→ PAGE EXTRACT
#####
Lifeguard Problem (Image source)
As a lifeguard, you spot a swimmer in distress, calling for help offshore. Your goal is to reach the swimmer as quickly as possible. You can:
- Run on the beach at a speed $v_r$.
- Swim in the water at a slower speed $v_s$ (since swimming is typically slower than running).
The challenge is to determine the optimal path that minimizes the total rescue time.
Your solution would be
If $v_r > v_s$, the lifeguard should run further along the beach before entering the water.
If $v_r = v_s$, the shortest path (a straight line) is optimal.
If $v_s$ is much slower, the lifeguard should cover more distance on land before diving in.
1.1. Key Components of an Optimization Problem¶
Every optimization problem consists of the following three essential components:
(1) Objective Function
The objective function defines the goal of the optimization problem, which could be either maximization (e.g., profit, efficiency) or minimization (e.g., cost, error).
Mathematically, an objective function is represented as:
$$\min/\max \; f(x)$$
where $f(x)$ is a function of the decision variables.
(2) Decision Variables (Unknowns)
Decision variables are the unknowns that need to be determined to optimize the objective function.
These variables define the solution space and can be continuous or discrete, depending on the nature of the problem.
(3) Constraints
Constraints define the limitations or restrictions that the decision variables must satisfy.
These can be equality constraints (e.g., physical laws, conservation equations) or inequality constraints (e.g., resource limits, capacity restrictions).
These constraints ensure that the solution remains feasible within the defined conditions.
1.2. Procedures in Optimization¶
(1) Modeling
The process of defining the objective function, decision variables, and constraints for a given problem is known as modeling.
This step translates a real-world problem into a mathematical formulation that can be analyzed and solved.
#####
→ DATASET EXCERPT

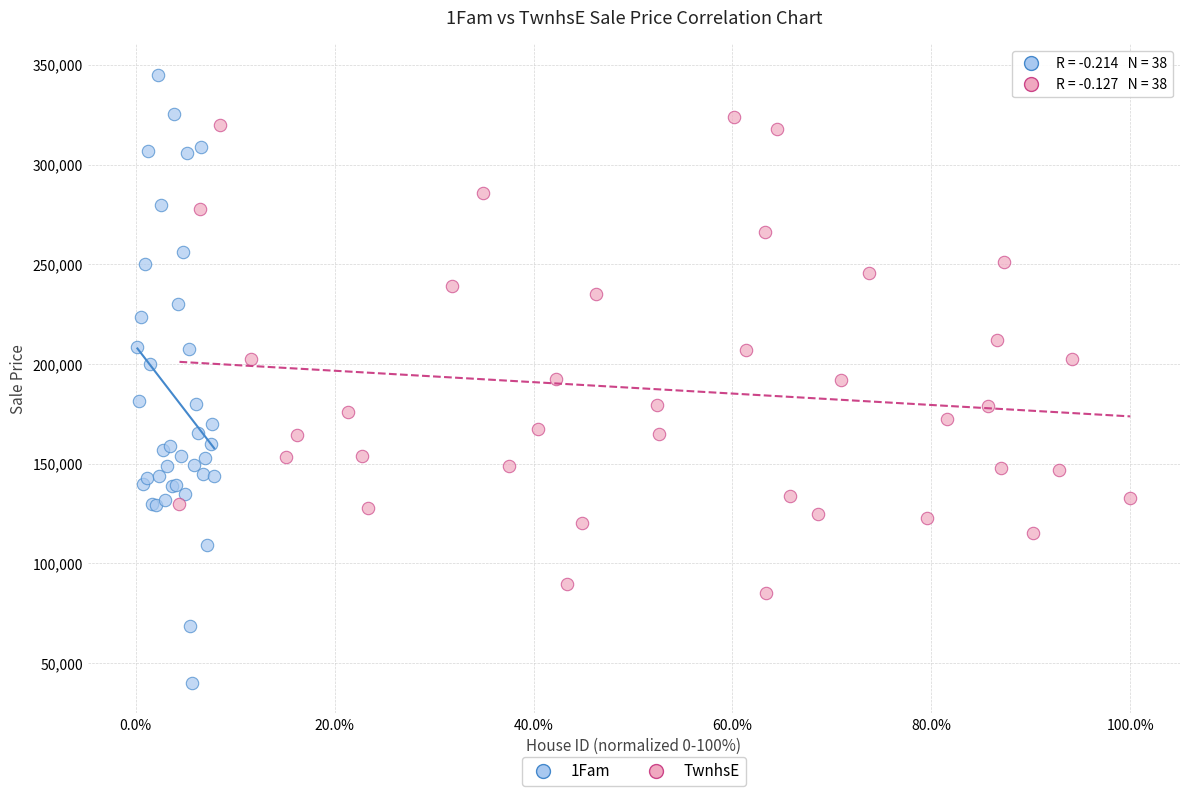

Which series has the widest spread of Y values?

1Fam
#####
→ ACTIVITY
In the optimization notes above, condense the paragraph that begins "Constraints define the limitations" into a short bulleted list that keeps its main facts.

→ RESPONSE AREA
- Constraints are the limitations or restrictions that the decision variables must satisfy.
- Equality constraints include physical laws and conservation equations.
- Inequality constraints include resource limits and capacity restrictions.
- Constraints keep the solution feasible within the defined conditions.